I’ve struggled with even starting this article, but this topic has been weighing on my mind for well over a year. In our industry, we talk so much about mental health and wellness, which is great. And as those of us in the industry know, under the Affordable Care Act (ACA), we now have Mental Health Parity. And in some places like New York, even before the ACA we had things like Timothy’s Law that gave New Yorkers access to unlimited mental health sessions in network years prior. This is all incredible.
But you know what we haven’t talked about?
The family of the mentally ill or person struggling with addiction. The people who are showing up as caregivers time and time again only to have their hearts broken for the umpteenth time.
I know I live a pretty open life and many of you reading this probably know that I have been sober for over two decades. I’ve chosen a path for myself that has led me to have an incredible life, and I am grateful that I learned at an early age what a degree from the School of Hard Knocks had to offer by making some pretty big mistakes for myself prior to the age of 23. But I know I put my family through a lot and I own it. I have gone on to make my amends and mend the fences that were damaged but not broken. I have worked hard to try and make the right choice each day for myself and others. Of course, this doesn’t mean I’m perfect or that I don’t blunder and step in it from time to time.
I’m not a big one for having regrets, because I truly feel that you are denying yourself your place in the world right now when you say you have them. I choose to not regret the things I have done because I know that they shaped me as the person I am today and as a result, I have been able to help others. But I broke my parents’ hearts. I made the General cry…

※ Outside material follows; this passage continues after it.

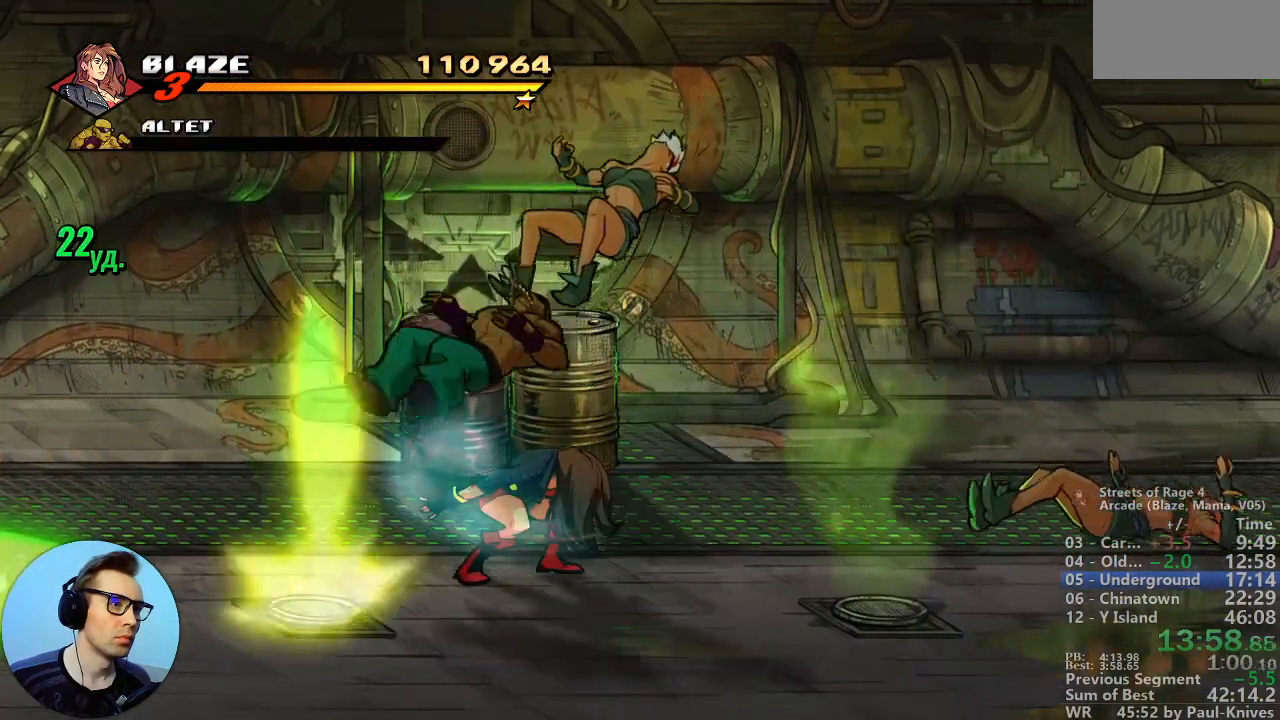
{"dt_ms": 1000, "buttons": []}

Until recently, I don’t think I realized what it was like being in my parents’ shoes. Dealing with someone who is being irrational when you are trying to be logical can be the definition of frustrating. But about a year and a half ago, I got a major life lesson that I didn’t want and certainly didn’t need. This all comes back to a promise I made to my dad before he passed. My dad and I were “Team Type A” in our family, and I knew that when he was dying, he needed to take comfort in knowing that everything would be OK within our family unit. I promised my dad that “I got this” and that I’d look after my mom and my brothers. The year before my dad passed, “Team Type A” got together and we spreadsheeted, we had all the information organized, I knew who to call if a pipe burst in our little apartment building, I knew who to call to sell the Winnebago, I knew who to talk to about VA benefits that passed to my mom, I had all the passwords, we had everything mapped out. But we didn’t talk about my oldest brother, who has dealt with severe mental illness for well over three decades. We just missed it.

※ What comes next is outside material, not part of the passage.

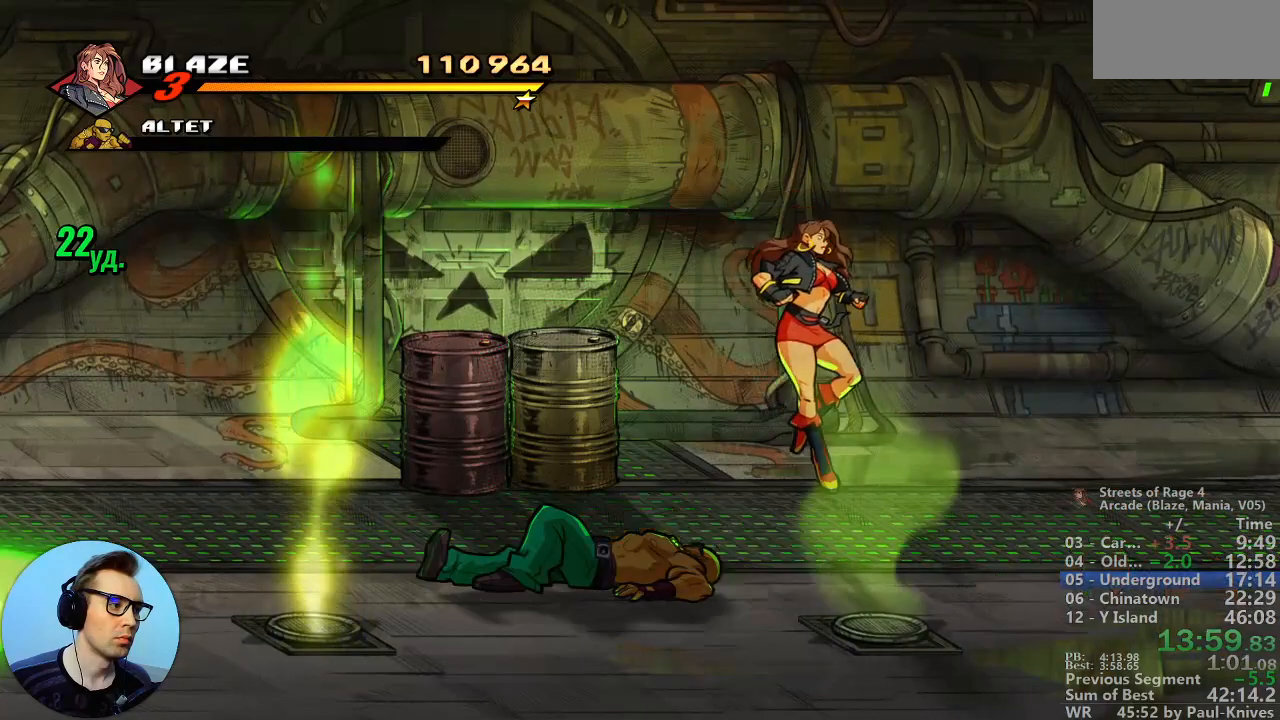
{"dt_ms": 500, "buttons": []}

Eighteen months ago, I had my ass handed to me. I had never dealt with a mentally ill person who had gone off their meds. It’s uncomfortable; it’s hard. Everything logical doesn’t work. It reminded me about being around someone who is highly intoxicated, which as a sober person, feels unsafe. It was triggering. He ended up getting arrested and then things really got tough. I’m in NYC, he’s in Kansas; there is so much I can do from here….but I promised my dad. This was a dance I had to make up as I went along. A legal eviction led us to have to purchase a home for him to live in, because no rentals would take him with a felony record, a legal eviction, and other charges. I lost a lot of sleep, but ultimately, I felt that I “fixed” the problem, because I am nothing if not tenacious and can basically figure out any problem you give me. But you can’t fix mental illness. You can’t throw money at it and hope it goes away. You can’t pray it away. You can’t act like it doesn’t exist. Because guess what? When you think things are fine, when you start sleeping soundly and things feel back to normal, it breaks again. And it did. It broke again a few months ago, which led to an involuntary commitment into a state hospital. I don’t think it’s necessary to give you a play by play of what happened, but when death threats are happening and you are being told by your brother that he, “Just got off the phone with Dad” (our father passed away in 2018) it’s rough. It makes you want to run away from the situation and never look back.

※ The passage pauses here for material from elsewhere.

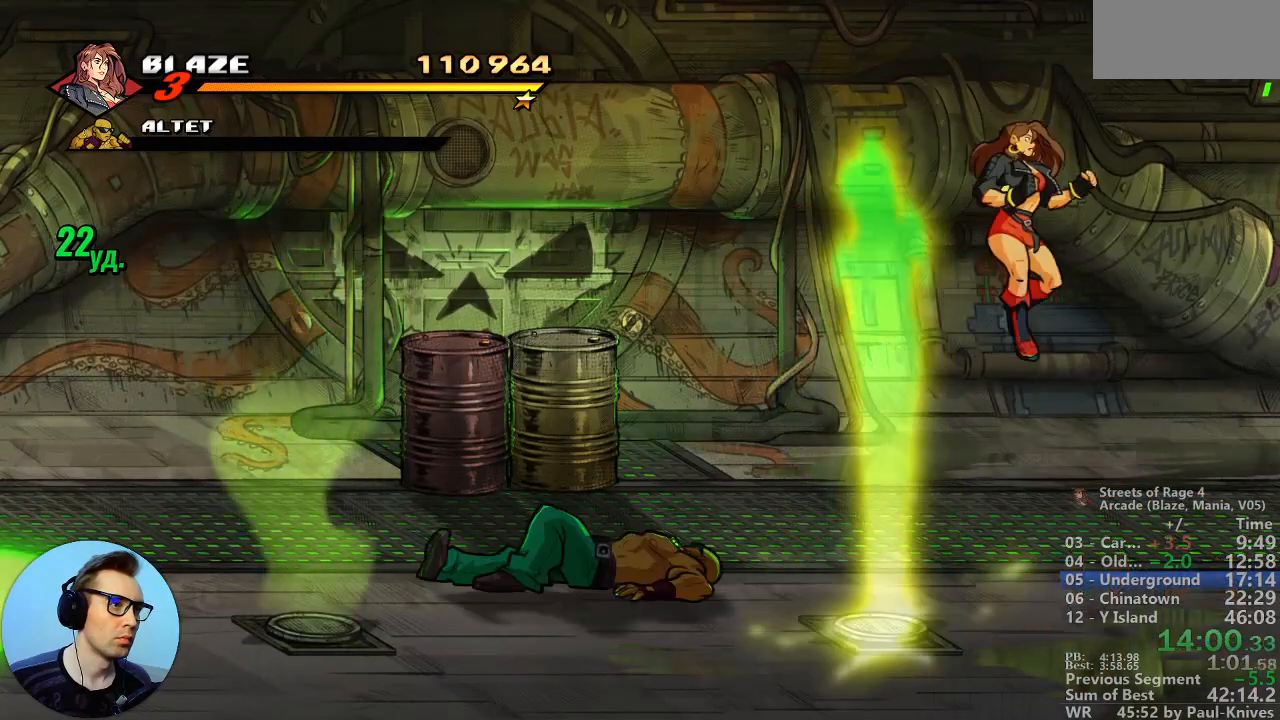
{"dt_ms": 500, "buttons": []}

But I promised.But what did I promise? Did I promise I would put my own health on the line at the sacrifice of someone else? No. Did I promise I would be a horrible boss and a shit wife because I didn’t have the capacity to show up in the world for the people who depend on me? No. Did I promise to put so much stress on myself that I would have chronic diarrhea for 6 weeks straight because I carry my stress in my stomach? No. Would my father want me to work so hard at fixing an unfixable problem for someone who doesn’t put the work in for themselves? Absolutely not. But I did and I have.
When is it time to walk away?
When is it time to put your own mental health and wellbeing first?
I honestly can’t answer those questions for you, because I’m still figuring that out for myself. But I can tell you what I have done. I have shared about it in my 12-step program, I have shared about it with my therapist, and I’ve shared about it with my tight crew. But you know where I’ve gotten the most support? Just like there is a “Dead Dad’s Club” that you never know about until you are indoctrinated into it, there is the “Mental Illness Family Club” and those are the people who have really helped during this time. Those who have it in their families know how hard it can be. How thankless it can be. How “I’ll never get an apology” it can be. How unaccountable it can be. How abusive it can be. To my Superman fans, it’s what I picture Bizarro World to be. And it sucks.
This article isn’t meant to be a “poor me” piece; like I said before, I have a big beautiful life and I was given so many tools and lessons in my life that have prepared me for this … kinda. This article is meant to see the unseen. For those of you who are in this boat, please know that you aren’t alone. I encourage you to share your stories and find support where you can get it. It’s up to you what that looks like.
Don’t ever apologize for putting your wellbeing first when someone is making you the price of admission.
Be brave.
Filed under: BenefitsPro, Combs & Company, Combs & Company Blog, Innovative Broker Lab, Insurance Women, Mental Health, Pancakes for Roger | Tags: Combs & Company, Feature Friday, Innovative Broker Lab, Susan L Combs
We work in a people-facing business and don’t have the luxury of burying our heads in the sand. But this doesn’t mean that there aren’t times when we’d love to do just that.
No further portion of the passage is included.